** What is expected **
Omit all pictures. Reproduce exactly the lines from the first line of the records below through the line with "html: none ->".

** Record extracts **
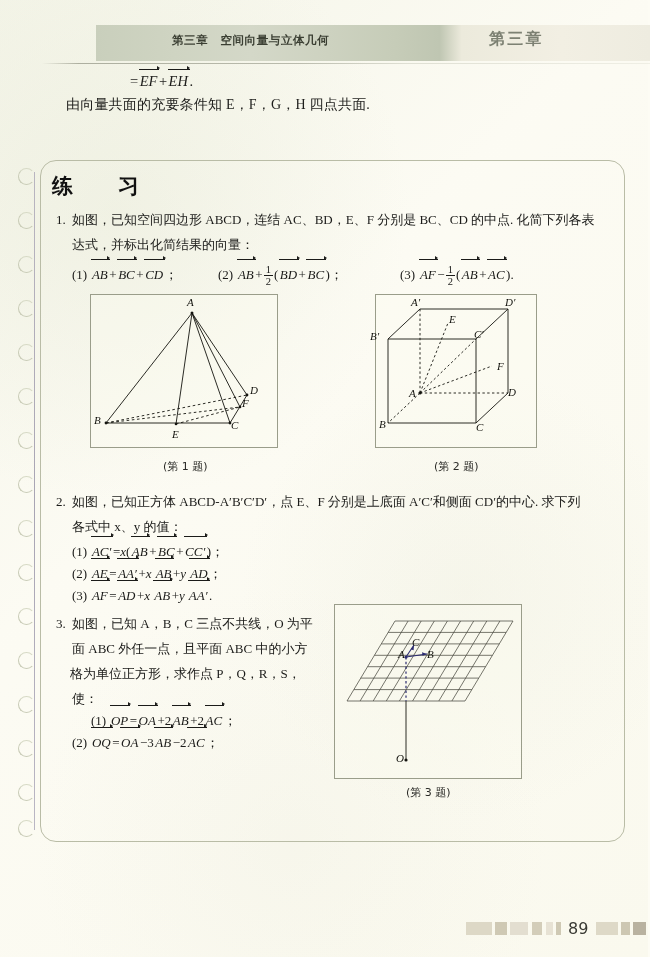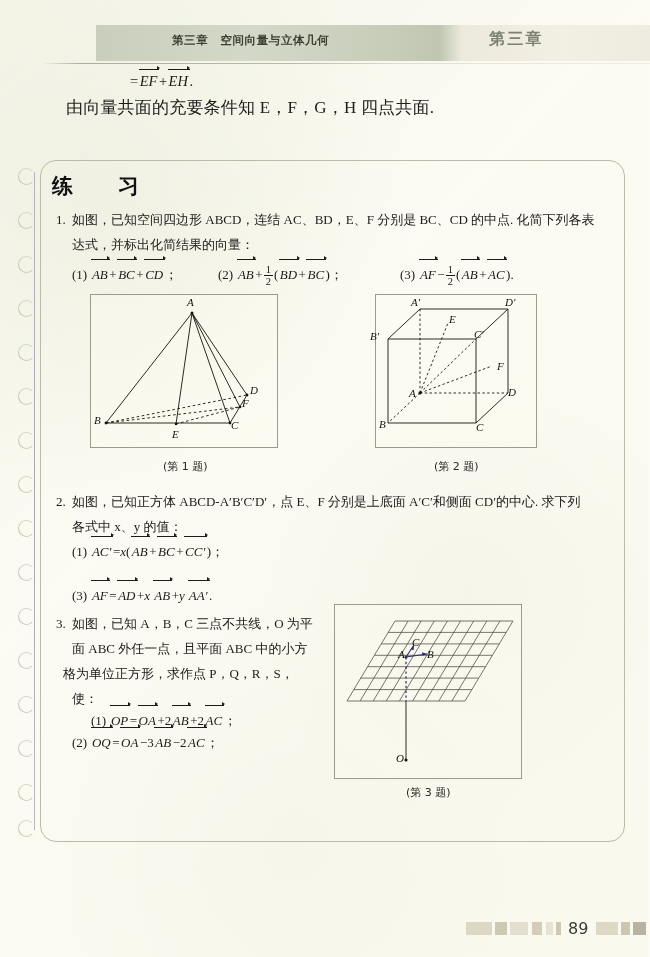"由向量共面的充要条件知 E，F，G，H 四点共面." .lead-line-2 { font-size: 17px -> 14px }
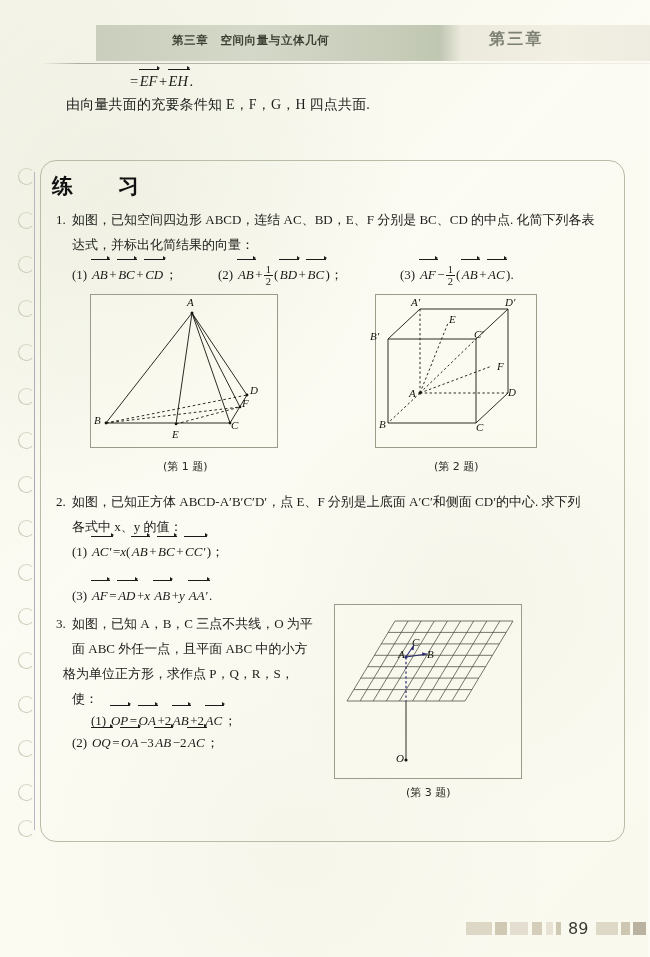"(2) AE=AA′+x AB+y AD；" div.q { html: none -> <div> <span>(2)</span> <span>AE</span>=<span>AA′</span>+<span>x</span> <span>AB</span>+<span>y</span> <span>AD</span>； </div> }
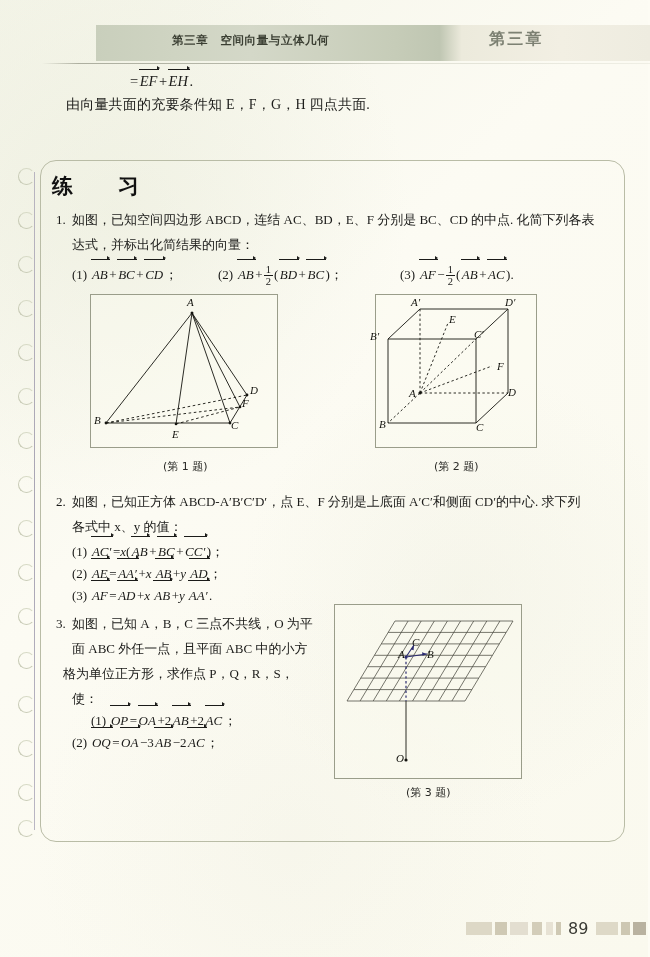"格为单位正方形，求作点 P，Q，R，S，" div.q { left: 63px -> 70px }
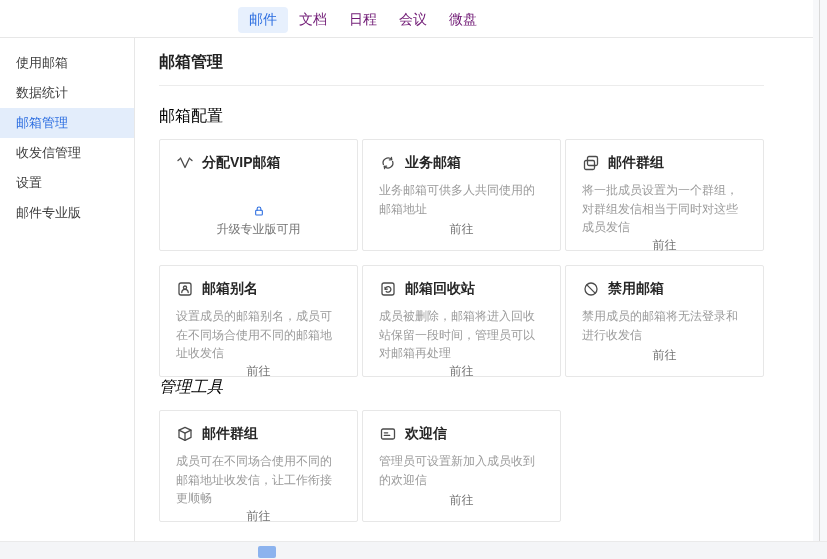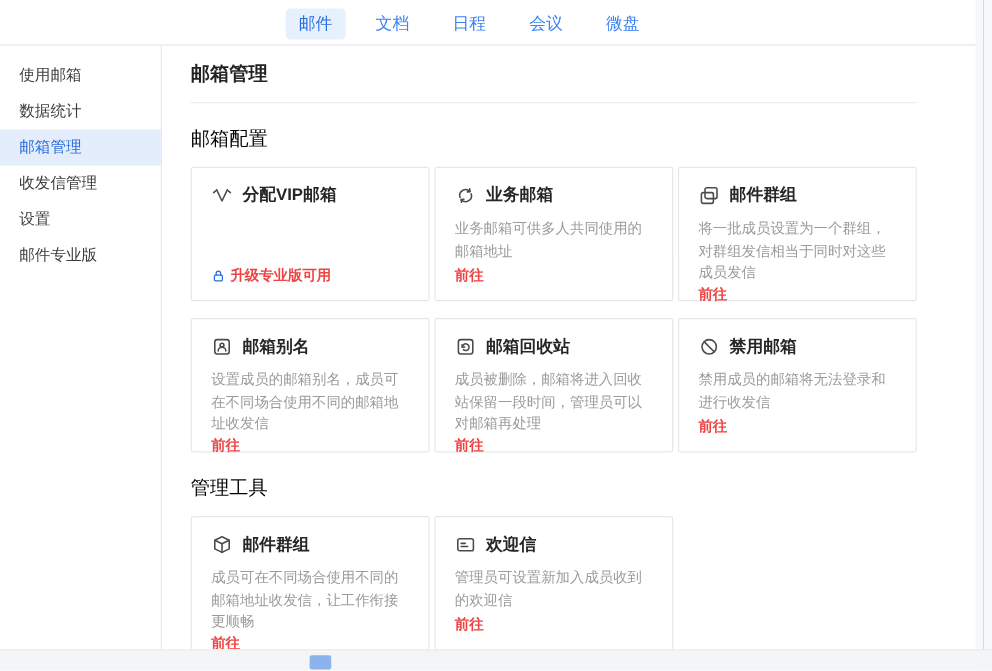"邮件" .tabs { gap: 14px -> none }
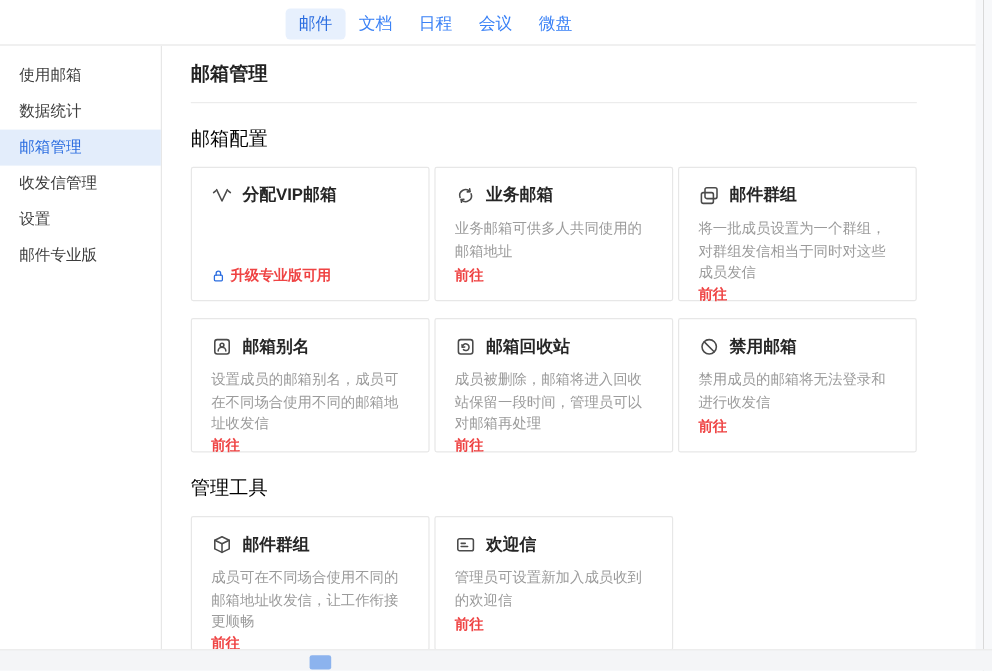"文档" .tab { color: #3b82f6 -> #701a75 }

** Solution for this task **
"由向量共面的充要条件知 E，F，G，H 四点共面." .lead-line-2 { font-size: 17px -> 14px }
"(2) AE=AA′+x AB+y AD；" div.q { html: none -> <div> <span>(2)</span> <span>AE</span>=<span>AA′</span>+<span>x</span> <span>AB</span>+<span>y</span> <span>AD</span>； </div> }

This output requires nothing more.